Rails on XML, Part 2: Data modeling

04 Jan 2009, comments

[Part of the Rails on XML series.]

Among the first design decisions to be made with any web application are how to represent the data, and where to store it. The assumption behind this set of articles is that you are going to have XML data, probably in some sort of XML database. But why might someone come to this conclusion, and what are the alternatives?

For many applications, modeling the data for a relational database is pretty straightforward, especially after you've done it many times before. Customer records, addresses, phone numbers, orders, login-ids and passwords -- we all know what to do with this stuff. Moreover, there are good tools available, and there are lots of talented people around who know how to use them. Both MySQL and PostgreSQL have their weak points, but are nevertheless pretty well-behaved and a small team isn't going to waste much time fighting with either one of them. Rails, with ActiveRecord, migrations, and validations, provides a good foundation for keeping complex applications relatively sane.

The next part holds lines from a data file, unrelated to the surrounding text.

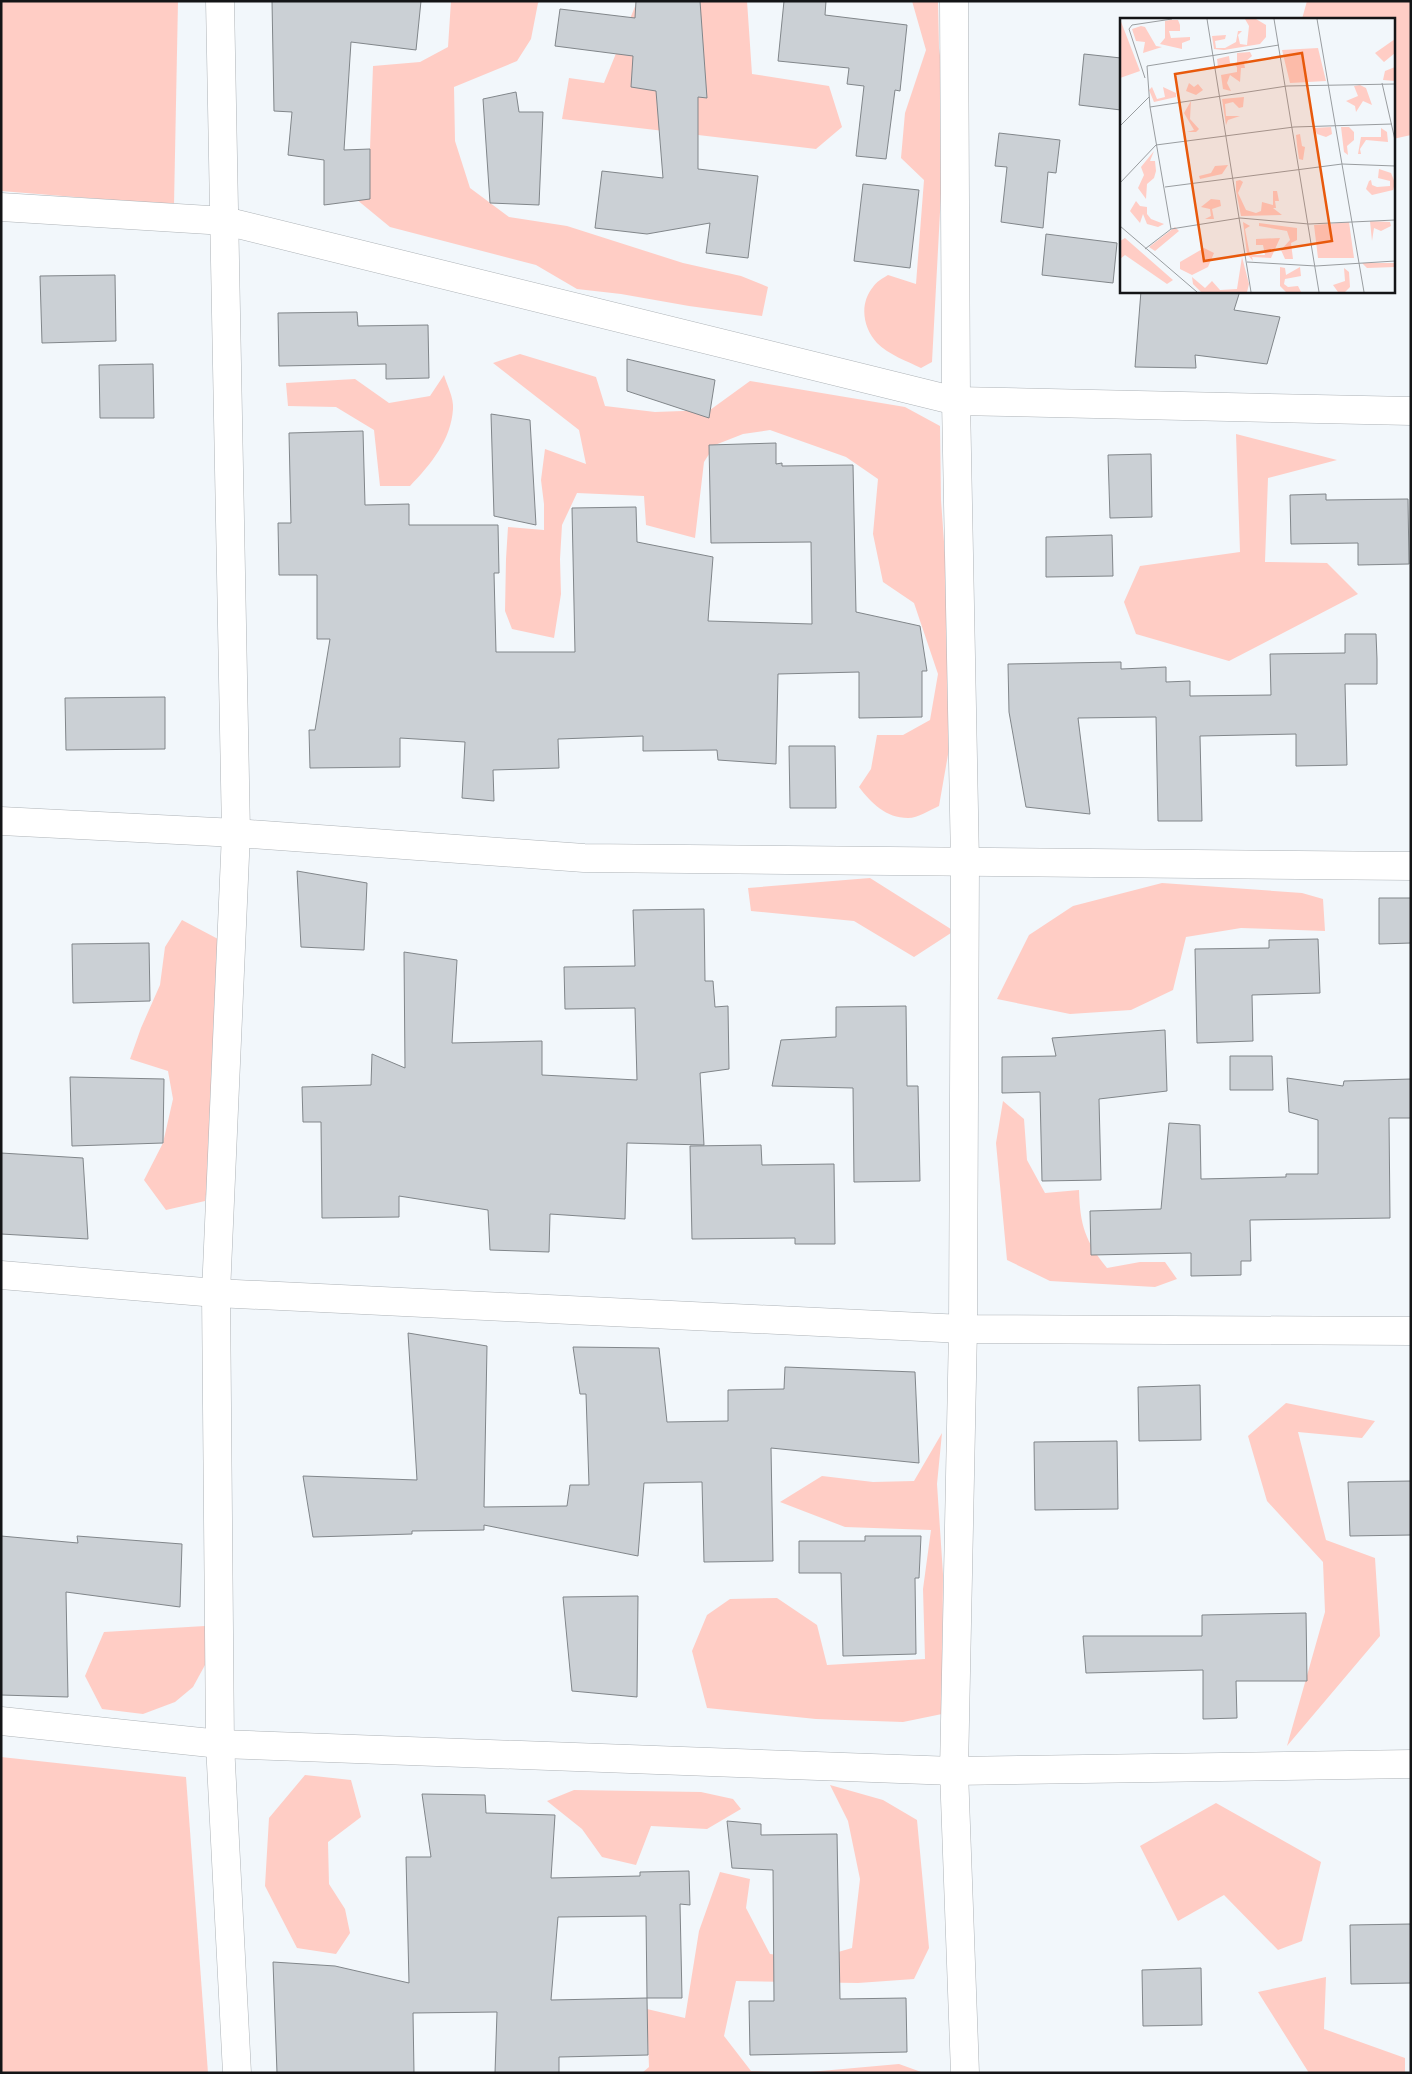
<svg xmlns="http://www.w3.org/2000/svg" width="1412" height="2074" viewBox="0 0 1412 2074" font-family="'Sofia Sans Condensed',sans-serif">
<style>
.green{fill:#ffcdc5}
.building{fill:#cbd0d5;stroke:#81868a}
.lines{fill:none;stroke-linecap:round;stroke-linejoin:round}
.minor-casing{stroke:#aeb3b7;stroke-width:29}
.minor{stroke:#fff;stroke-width:28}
.inset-road{fill:none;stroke:#999da0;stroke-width:1}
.view{fill:#e8590c;fill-opacity:0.15;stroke:#e8590c;stroke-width:2.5}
.inset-edge{fill:none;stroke:#141517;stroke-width:2.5}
</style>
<rect width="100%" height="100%" fill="#f2f7fb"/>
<g class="green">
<polygon points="1,1 178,1 174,205 1,191"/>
<polygon points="451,1 540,1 538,3 531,39 517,61 454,87 455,141 470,188 509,217 567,226 683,263 741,276 768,287 762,316 689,306 621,294 577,289 536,265 390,227 356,199 370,149 373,66 420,62 448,47"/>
<polygon points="654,1 747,1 752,74 829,86 842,127 816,149 562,119 569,78 604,83 636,4"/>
<path d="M912,1L938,2L939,48L946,100L932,362L921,368C907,361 889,355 877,343C863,328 859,304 873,287C876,282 883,278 888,275L916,284L924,180L901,158L905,113L926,50Z"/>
<polygon points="1307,1 1411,1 1411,135 1393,139 1393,19 1302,19"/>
<path d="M520,354L596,377L605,406L655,412L710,410L750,381L905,407L940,426L941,500L956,709L939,806C930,810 918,818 908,818C886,818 871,803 859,787L871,769L877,735H903L930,720L938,674L914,603L883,582L873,534L878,479L846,457L770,430L743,434L715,445L704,462L695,538L646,525L644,496L577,493L562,525L560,559L561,594L554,638L512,629L505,611L506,559L508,527L544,530V504L541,480L545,449L586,464L579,430L493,363Z"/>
<path d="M444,375C447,385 454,398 453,409C451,440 431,464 410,486H380L374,430L336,407L288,406L286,383L355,379L389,403L430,396Z"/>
<polygon points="1236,434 1337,460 1268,478 1265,562 1327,563 1358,594 1229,661 1136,634 1124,602 1140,566 1240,552"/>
<polygon points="870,878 954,931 914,957 854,921 751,911 748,888"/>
<polygon points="1162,883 1302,893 1323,899 1325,931 1241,928 1186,937 1173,990 1131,1010 1070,1014 997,999 1029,935 1073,906"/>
<polygon points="182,920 218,939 214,1142 205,1201 166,1210 144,1180 163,1143 173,1099 168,1071 130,1059 141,1028 160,985 165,947"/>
<path d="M1003,1101L1024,1119L1027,1160L1045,1193L1079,1190C1080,1225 1085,1241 1107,1268L1140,1262H1165L1177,1279L1155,1287L1050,1281L1007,1260L996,1143Z"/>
<polygon points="1286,1403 1375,1421 1362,1438 1298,1432 1326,1540 1375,1558 1380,1636 1287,1746 1325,1612 1323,1562 1267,1501 1248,1436"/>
<polygon points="942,1433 937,1484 943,1574 942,1714 903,1722 816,1719 707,1708 692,1651 707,1615 730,1599 777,1598 817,1625 827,1665 925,1659 923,1589 931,1530 845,1527 780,1502 822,1476 873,1482 914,1481"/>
<polygon points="205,1626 205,1665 193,1687 175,1702 143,1714 102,1709 85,1676 104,1632"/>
<polygon points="1,1757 186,1777 208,2073 1,2073"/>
<polygon points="305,1775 351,1780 361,1817 328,1842 329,1884 345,1909 350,1933 336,1954 297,1948 265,1886 269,1818"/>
<polygon points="830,1785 883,1800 917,1820 929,1948 914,1979 858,1983 736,1981 724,2036 751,2071 797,2073 642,2073 649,2067 647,2009 685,2018 699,1931 720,1872 750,1879 746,1908 770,1954 814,1959 852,1948 860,1879 848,1821"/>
<polygon points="574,1790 701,1792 733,1799 741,1809 707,1829 651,1826 636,1865 602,1857 582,1829 547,1801"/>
<polygon points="1216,1803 1321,1862 1302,1941 1278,1950 1224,1895 1178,1921 1140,1846"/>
<polygon points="1326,1977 1324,2029 1405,2058 1405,2073 1309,2073 1258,1992"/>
<polygon points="899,2064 924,2073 798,2073"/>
</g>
<g class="building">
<polygon points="272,1 421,1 416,50 351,42 344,150 370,149 370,199 324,205 324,160 288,155 292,112 274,111"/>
<polygon points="636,1 700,1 707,98 698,97 698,169 758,176 748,258 706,253 710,223 647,234 595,228 602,171 663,178 656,91 631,87 633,56 555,46 560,9 635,18"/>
<polygon points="784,1 826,1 825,15 907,25 900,91 895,90 886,159 856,156 864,86 847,84 849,68 778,61"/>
<polygon points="1084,54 1121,58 1121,110 1079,105"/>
<polygon points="516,92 519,112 543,112 539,205 490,203 483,99"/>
<polygon points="999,133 1060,140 1056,173 1048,172 1043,228 1001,222 1007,167 995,166"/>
<polygon points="863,184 919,190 910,268 854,261"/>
<polygon points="1046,234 1117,243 1113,283 1042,275"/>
<polygon points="115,275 116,341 42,343 40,276"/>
<polygon points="1141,291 1240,291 1234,310 1280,317 1267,364 1195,355 1196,368 1135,367"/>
<polygon points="357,312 358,326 428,325 429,378 386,379 386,364 279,366 278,313"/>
<polygon points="627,359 715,380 709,418 627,391"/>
<polygon points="153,364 154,418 100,418 99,365"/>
<polygon points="491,414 530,420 536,525 494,516"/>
<polygon points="363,431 365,505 409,504 409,525 498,525 499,573 494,573 496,652 575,652 572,508 636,507 637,542 713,557 708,621 812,624 811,542 711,543 709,445 776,443 776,464 782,463 782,466 853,465 856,612 920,626 927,671 922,671 922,717 859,718 859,672 778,674 776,764 718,760 717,750 643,751 643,736 558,739 559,768 493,770 494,801 462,798 465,742 400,738 400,767 310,768 309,730 315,730 330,639 317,639 317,575 279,575 278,523 291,523 289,433"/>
<polygon points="1151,454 1152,517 1110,518 1108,455"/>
<polygon points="1326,494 1326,500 1408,499 1409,564 1358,565 1358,543 1291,544 1290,495"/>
<polygon points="1112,535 1113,576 1046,577 1046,537"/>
<polygon points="1345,634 1376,634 1377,659 1377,684 1345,684 1347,765 1296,766 1296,734 1200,736 1202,821 1158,821 1156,717 1078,718 1090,814 1026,807 1009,712 1008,664 1121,662 1121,669 1166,667 1166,682 1190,681 1190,696 1271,695 1270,654 1345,653"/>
<polygon points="165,697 165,749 66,750 65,698"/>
<polygon points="789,746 835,746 836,808 790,808"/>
<polygon points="297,871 367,883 364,950 301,947"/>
<polygon points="1379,898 1411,898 1411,943 1379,944"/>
<polygon points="704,909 705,981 713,981 715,1007 728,1006 729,1069 700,1073 704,1145 627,1143 625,1219 550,1214 549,1252 490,1250 488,1210 399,1196 399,1217 322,1218 321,1122 303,1122 302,1087 371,1085 372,1054 405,1068 404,952 457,960 452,1043 542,1041 542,1075 637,1080 635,1008 565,1009 564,967 635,966 633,910"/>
<polygon points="1318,939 1320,993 1252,995 1253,1041 1197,1043 1195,949 1269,948 1269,940"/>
<polygon points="149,943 150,1001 73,1003 72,944"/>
<polygon points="906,1006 907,1086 918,1086 920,1181 854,1182 853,1088 772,1086 781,1040 836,1037 836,1007"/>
<polygon points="1165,1030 1167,1091 1099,1099 1101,1180 1042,1181 1040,1092 1002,1093 1002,1057 1056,1056 1052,1038"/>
<polygon points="1230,1056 1272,1056 1273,1090 1230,1090"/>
<polygon points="70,1077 164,1079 163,1143 72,1146"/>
<polygon points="1287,1078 1343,1086 1344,1081 1411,1079 1411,1118 1389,1118 1390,1218 1250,1220 1251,1261 1241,1261 1241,1275 1191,1276 1191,1253 1091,1255 1090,1211 1161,1209 1169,1123 1200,1125 1201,1179 1286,1177 1286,1174 1318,1174 1318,1120 1289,1112"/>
<polygon points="761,1145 762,1165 834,1164 835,1244 795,1244 795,1238 692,1239 690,1146"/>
<polygon points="1,1153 83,1158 88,1239 1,1234"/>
<polygon points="408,1333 487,1346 484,1507 567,1506 570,1485 589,1485 586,1394 580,1394 573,1347 659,1348 667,1422 728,1421 728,1390 784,1389 785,1367 915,1372 919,1463 771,1448 773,1561 704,1562 702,1482 644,1483 638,1556 484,1525 484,1530 412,1531 412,1534 313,1537 303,1476 417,1480"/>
<polygon points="1200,1385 1201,1440 1139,1441 1138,1387"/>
<polygon points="1117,1441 1118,1509 1035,1510 1034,1442"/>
<polygon points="1411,1481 1411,1535 1350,1536 1348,1482"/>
<polygon points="1,1536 78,1543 77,1536 182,1544 180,1607 66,1592 68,1697 1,1695"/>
<polygon points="865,1536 921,1536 919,1578 915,1578 916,1654 843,1656 841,1573 799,1573 799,1541 865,1541"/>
<polygon points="638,1596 637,1697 572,1691 563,1597"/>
<polygon points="1306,1613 1307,1681 1236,1681 1237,1718 1203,1719 1203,1670 1086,1673 1083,1636 1202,1636 1202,1615"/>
<polygon points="422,1794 485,1795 486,1813 555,1815 551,1878 640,1876 640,1872 689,1871 690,1905 680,1904 682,1998 647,1998 646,1916 558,1917 551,2000 647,1998 648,2055 559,2057 559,2073 495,2073 497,2012 413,2013 414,2073 277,2073 273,1962 335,1966 409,1983 406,1857 431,1857"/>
<polygon points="727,1821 761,1824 761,1835 837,1834 840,1999 906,1998 907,2052 750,2055 749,2001 774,2001 773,1870 732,1868"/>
<polygon points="1411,1924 1411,1983 1351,1984 1350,1925"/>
<polygon points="1201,1968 1202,2025 1143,2026 1142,1970"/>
</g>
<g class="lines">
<g class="minor-casing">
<g id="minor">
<polyline points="220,1 236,833 216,1293 220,1744 237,2073"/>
<polyline points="954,1 956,401 965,862 963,1329 954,1771 965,2073"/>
<polyline points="1,207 225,221 956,401 1411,411"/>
<polyline points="1,821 236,833 584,858 1411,866"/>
<polyline points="1,1275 216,1293 963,1329 1411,1331"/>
<polyline points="1,1721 220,1744 954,1771 1411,1764"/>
</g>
</g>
<use href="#minor" class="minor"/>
</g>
<g transform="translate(1120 18)">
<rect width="275" height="275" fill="#f2f7fb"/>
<path d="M0,1L20,53L0,60ZM125,1H136L146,7V19L140,26L104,32L94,31L92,18L106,17L105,21L95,23L96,30H105L116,24L118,13H122L118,17L120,26L127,27L129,8ZM50,2H58L60,7V13H49L51,20L70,19V22L62,25V31L40,26L45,20V3ZM21,8L25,9L36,28L42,29L23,35L25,24L16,23L12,11ZM275,21V35L264,44L255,35ZM198,30L206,63L170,65L162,32ZM130,34L132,38L124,45L125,50H121L120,64L110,57L107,65L111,73L103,71L101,57L117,54V49L114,46L98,49L97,41L109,38L110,45H117V35ZM275,49V63L263,62L265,53ZM69,65L74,69L78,66L83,72L76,77L66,73ZM240,67L246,70L252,87L243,83L236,94L235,88L226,83L238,78L234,68ZM32,69L37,81L45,79L43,69L56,75V79L34,84L29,72ZM124,79L123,89L119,90L113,84L105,86L106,98H120L108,102L106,107L102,81ZM71,83L70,101L79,111L76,114H67L74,112L64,95ZM211,109L212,116L206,119L197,116L194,110ZM221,109H229L234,114V122L227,128L228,137L224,134ZM261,110L267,114L268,124L246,122L240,131L241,136H238L241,119H261ZM180,116L182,128L185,129L183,142L179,141L177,127L176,117ZM34,133L30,143H35L36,153L34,160L27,166L26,181L18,170L24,157L21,149ZM108,147L102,156L80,161L79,158L91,155L95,148ZM259,151L271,155L275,165L273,172L252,177L246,171L249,163L251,162L252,167L257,169L270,168V163L258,160ZM120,162L123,164L118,175L126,192L136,195L141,193L142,184L153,187V173H157L159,183H155L156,190H153L162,197L121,198L116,173V163ZM91,181L100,182L101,188L92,191L94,201H85L91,198L90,191L81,189ZM16,183L20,188L27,189V196L31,201L44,206L38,209L27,206L23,196L20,205L10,193ZM250,203L270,204L271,208L261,213L254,210L252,223ZM123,204L130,208L125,211L130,237H145L143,227H136V221L160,220L151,240L132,239L133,243L127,236ZM229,204L234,240H198L194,207ZM139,205L177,210V222L171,225L173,241H165L161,232L170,222L167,213L139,208ZM55,209L59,213L35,233L29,229ZM5,220L53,262L47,266L5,237L0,241V223ZM84,230L94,235L88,249L72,257L60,251V244ZM122,239L129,266L127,274H81L73,266L72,259L85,270L92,263L100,272L117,271ZM242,245H275V249L247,250ZM160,249L165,250L166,257L180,249L181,258L165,261L164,266L168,269L178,268L181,274H166L160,268ZM224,250L229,254L230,269L225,274H218L213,267L225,263Z" fill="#ffcdc5"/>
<path class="inset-road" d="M87,1L131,274M154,1L199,274M197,1L244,274M25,60L9,11L12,7L52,1M262,65L275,122M30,89L167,68L275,66M0,108L29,79M0,165L36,127L174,109L272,106M45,169L222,146L275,148M0,208L77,274M51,211L30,89L27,48L159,27M25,231L51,211L120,200L189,206L275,202M127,244L196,248L275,243"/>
<path class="view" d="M182,35L212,223L84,243L55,56Z"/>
<rect width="275" height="275" class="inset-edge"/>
</g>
<rect width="1412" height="2074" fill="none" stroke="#141517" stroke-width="5"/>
</svg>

By contrast, choosing an XML data representation is much riskier. The tools are less mature, and few there be that know how to use them. Don't do it unless you have a good reason.

One obvious domain for applying the XML web application toolchain is for working with an existing set of XML documents. I suspect this is a relatively rare case, however.

As a motivating example, imagine being asked to build a commercial real estate site that will have detailed listings for business properties for rent and for sale: farms, office space, retail space, restaurants, hardware stores, etc. New types of properties will be added to the site on a regular basis -- six months from now you may encounter the first listing for a marina, or a mine. The web site is expected to have rich editing and search interfaces, making it possible, for example, to search for bars for sale with seating for more than 50 customers, or for a 2-room office with an on-street entrance and its own bathroom.

In this case, modeling each property as an XML document seems like an interesting idea. Attributes that many or all of the properties have can be managed uniformly (eg listing agent, asking price, size in square-meters, taxes), and more unique characteristics (eg number of berths of various lengths in a marina) can also be represented, edited, and searched.

Once you have decided to use XML for at least some of your data, you have to decide if you are going to be a purist and use XML for everything, or not. The cleanliness of a pure approach appealed to us, but didn't seem practical. We already had a login system we liked, based on restful authentication and open-id; we planned to use attachment-fu for uploaded images; and in general we wanted to leave the door open for any and all Rails plugins. Our client had already chosen to use DB2, which supports hybrid use of both XML and SQL, and we decided to take advantage of that.

Another interesting choice that I've been playing with, but haven't used for anything real, would be to use one of the new document-oriented data stores, such as CouchDB. It is my belief -- but I can't completely justify it -- that if you are planning to exploit the hierarchical structure that an XML document allows you to use, then XQuery is going to win over what you can do with CouchDB.